Temple of Dendur

The Temple of Dendur, which plays such an important role at the beginning and near the end of the young adult, urban fantasy novel  Brooke and Piper is a real Egyptian temple, not a set for a film or video. It was brought, stone by stone, from the banks of the Nile River and reassembled in New York City's Metropolitan Museum of Art. Some other museums may display historic structures, but none offers the visual impact that the large glass atrium with views of Central Park gives to this piece of ancient history. 

In the 1960's Egypt built the Aswan High Dam creating Lake Nasser. The rising lake would have submerged the Temple of Dendur but it was disassembled and offered to the USA as thanks for the archaeological preservation this country had sponsored in Egypt. The United States government offered the temple to the Metropolitan Museum of Art which built a large glass atrium on its north side to house this treasure.
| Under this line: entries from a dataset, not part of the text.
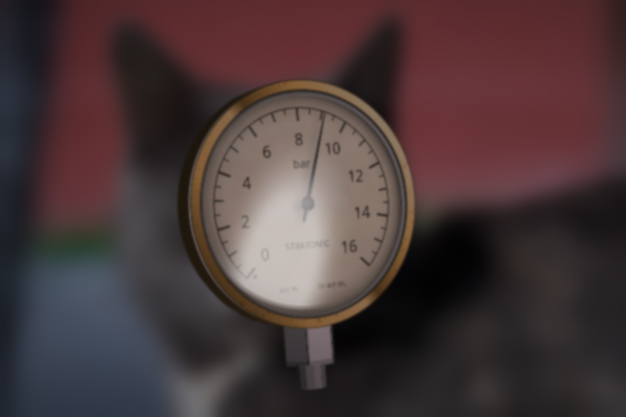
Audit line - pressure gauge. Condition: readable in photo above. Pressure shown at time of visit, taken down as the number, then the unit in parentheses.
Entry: 9 (bar)
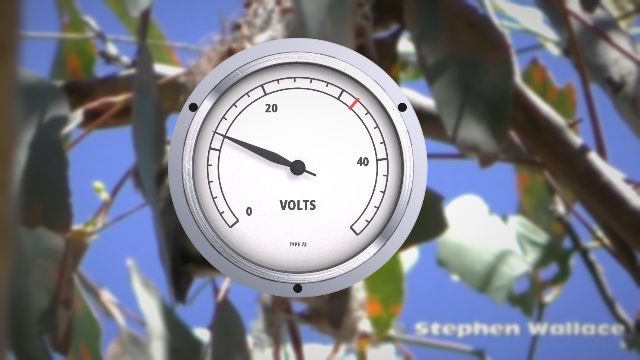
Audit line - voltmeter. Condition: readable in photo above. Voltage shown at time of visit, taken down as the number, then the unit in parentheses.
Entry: 12 (V)
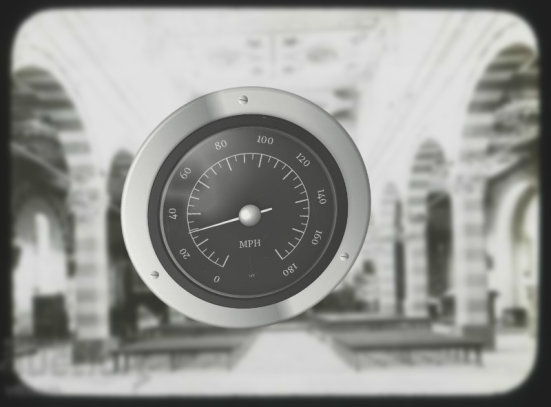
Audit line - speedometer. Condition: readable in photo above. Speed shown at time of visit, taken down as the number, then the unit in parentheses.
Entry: 30 (mph)
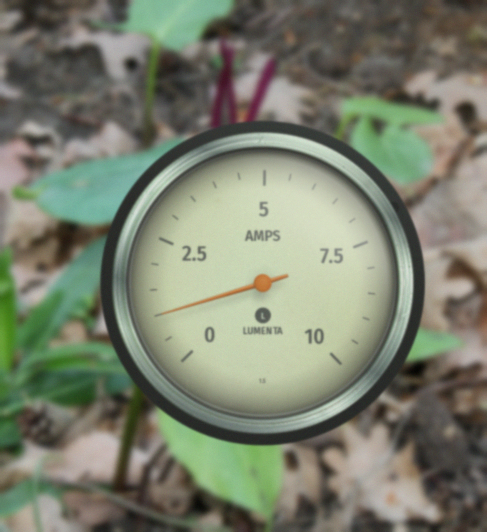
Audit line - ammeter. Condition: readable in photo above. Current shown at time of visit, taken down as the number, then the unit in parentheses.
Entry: 1 (A)
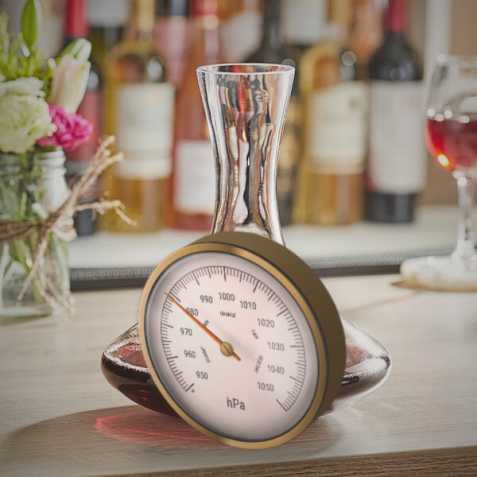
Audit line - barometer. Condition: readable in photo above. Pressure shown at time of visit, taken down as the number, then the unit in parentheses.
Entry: 980 (hPa)
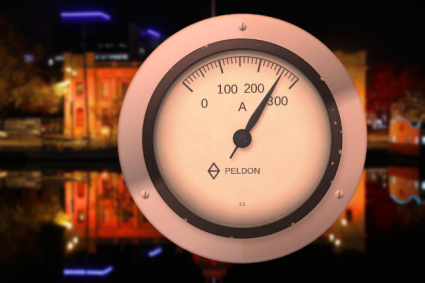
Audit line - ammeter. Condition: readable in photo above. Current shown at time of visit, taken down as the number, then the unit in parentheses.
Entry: 260 (A)
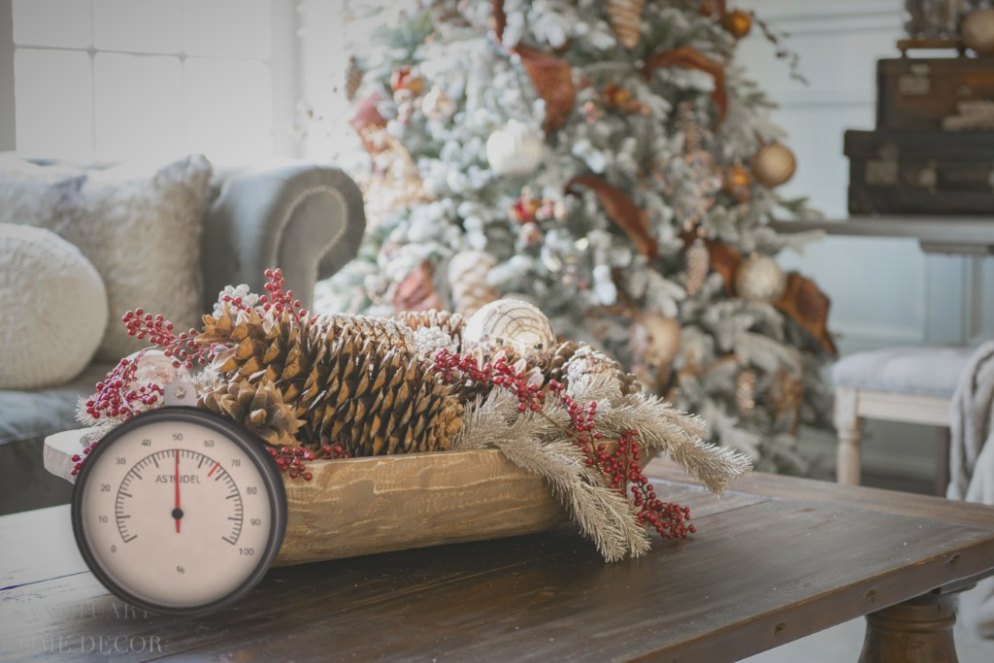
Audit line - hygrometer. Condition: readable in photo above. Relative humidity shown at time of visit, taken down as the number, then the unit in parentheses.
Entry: 50 (%)
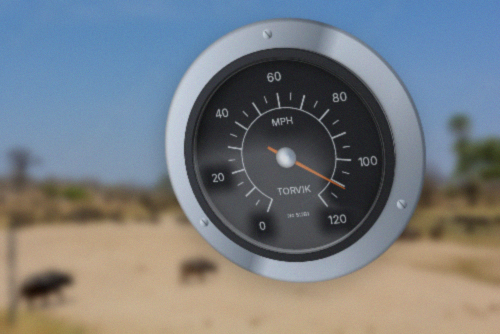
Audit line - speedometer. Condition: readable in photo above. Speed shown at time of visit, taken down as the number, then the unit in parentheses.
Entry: 110 (mph)
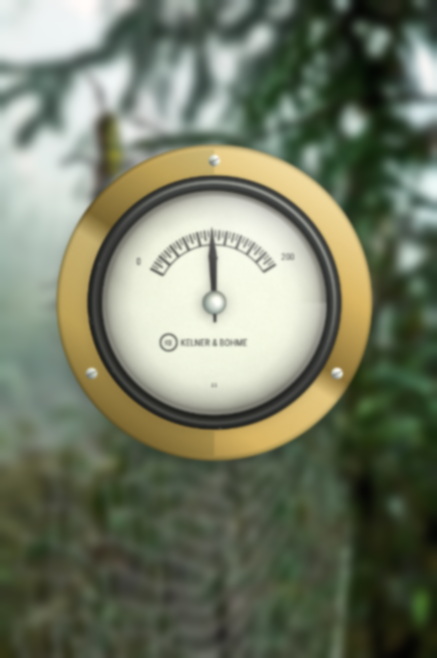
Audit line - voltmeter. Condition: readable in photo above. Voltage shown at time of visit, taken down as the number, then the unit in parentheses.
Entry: 100 (V)
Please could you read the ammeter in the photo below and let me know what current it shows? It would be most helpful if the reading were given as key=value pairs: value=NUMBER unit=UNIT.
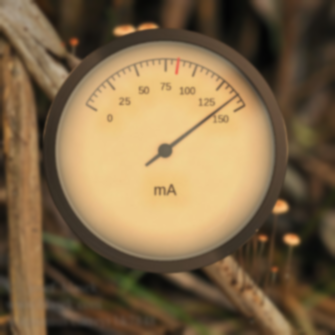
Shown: value=140 unit=mA
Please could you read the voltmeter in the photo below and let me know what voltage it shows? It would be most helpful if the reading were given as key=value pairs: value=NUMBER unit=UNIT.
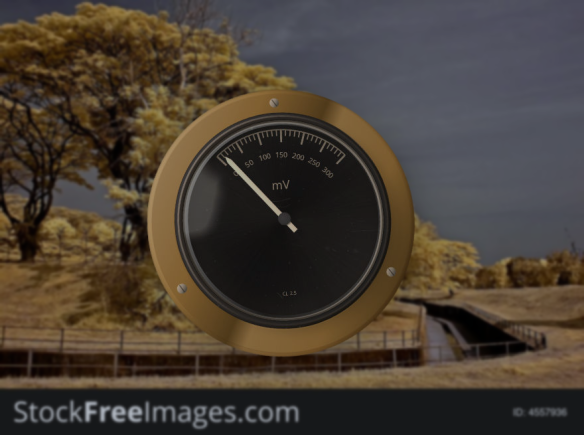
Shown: value=10 unit=mV
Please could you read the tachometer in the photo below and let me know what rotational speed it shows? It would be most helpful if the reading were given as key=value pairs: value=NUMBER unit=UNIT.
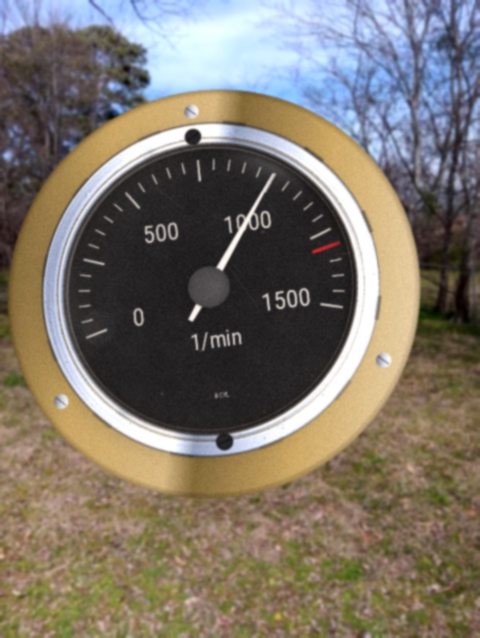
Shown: value=1000 unit=rpm
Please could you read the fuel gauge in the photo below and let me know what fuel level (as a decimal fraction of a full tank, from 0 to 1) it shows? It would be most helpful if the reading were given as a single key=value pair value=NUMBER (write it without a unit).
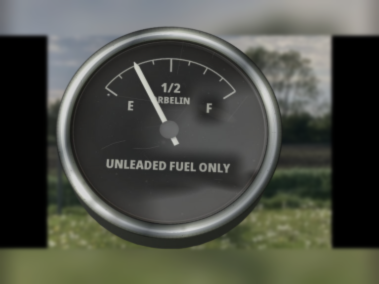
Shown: value=0.25
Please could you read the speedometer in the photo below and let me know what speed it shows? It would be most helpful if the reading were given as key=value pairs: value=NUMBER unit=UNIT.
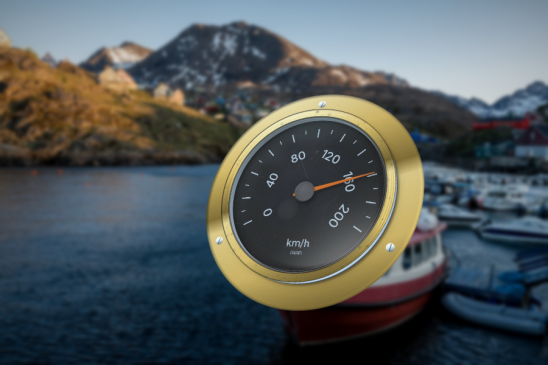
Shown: value=160 unit=km/h
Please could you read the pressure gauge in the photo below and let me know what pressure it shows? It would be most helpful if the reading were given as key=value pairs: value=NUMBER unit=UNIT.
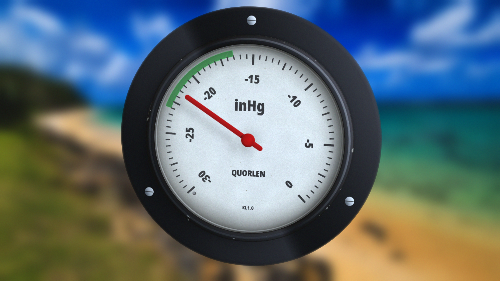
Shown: value=-21.5 unit=inHg
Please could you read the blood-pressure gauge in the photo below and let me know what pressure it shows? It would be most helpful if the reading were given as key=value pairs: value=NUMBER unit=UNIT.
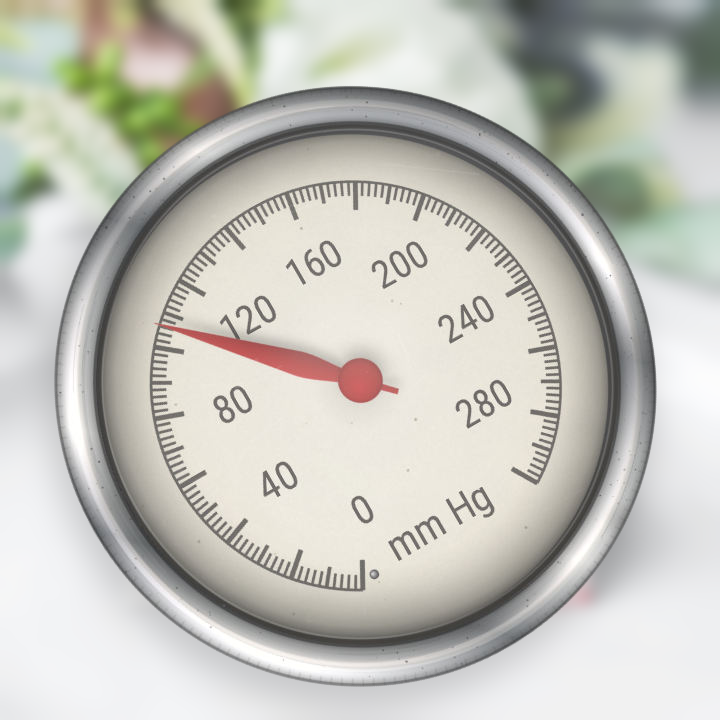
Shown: value=106 unit=mmHg
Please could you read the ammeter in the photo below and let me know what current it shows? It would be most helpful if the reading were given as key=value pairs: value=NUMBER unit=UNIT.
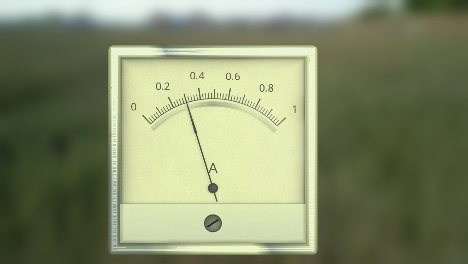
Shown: value=0.3 unit=A
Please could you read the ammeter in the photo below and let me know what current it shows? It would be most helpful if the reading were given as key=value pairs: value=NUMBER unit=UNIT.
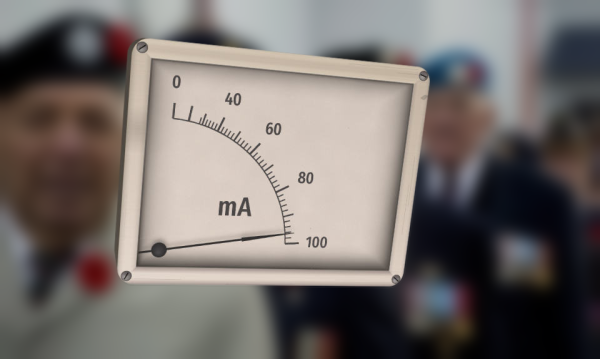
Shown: value=96 unit=mA
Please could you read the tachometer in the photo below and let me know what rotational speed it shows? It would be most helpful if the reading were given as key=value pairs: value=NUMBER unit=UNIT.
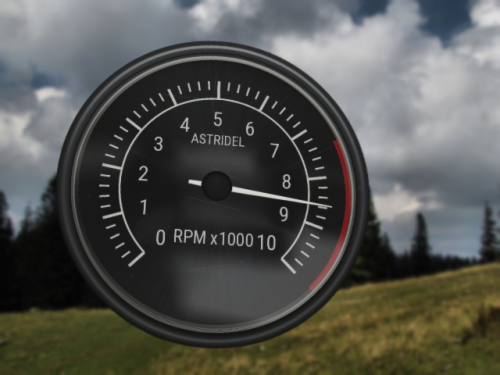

When visiting the museum you climb the front steps, enter the Great Hall, and turning right enter the Egyptian galleries which house an outstanding collection of sculptures, mummy cases, pottery and items ancient people used in daily life. All of this hardly prepares you for the experience of entering the the atrium and viewing the temple for the first time. 

Your first sight of the Temple of Dendur is across a reflecting pool of water and past a stone pylon which stood in front of the temple in its original location. In the atrium are also several impressive Egyptian stone sculptures but one's immediate focus is the temple itself. Walking past the pool of water and the stone pylon gives a chance to view the construction of the temple and the hieroglyphs that cover the outside and inside of this stone place of ancient worship. The ancient Egyptians, like the Romans and Greeks, worshipped many gods and this temple is dedicated to the goddess Isis, wife of Osiris. 

The Temple of Dendur was built late in the history of ancient Egypt, when it had become a colony of the Roman Empire, and celebrates offerings made to Isis by Emperor Caesar Augustus, who took the place of the pharaoh in government and religion.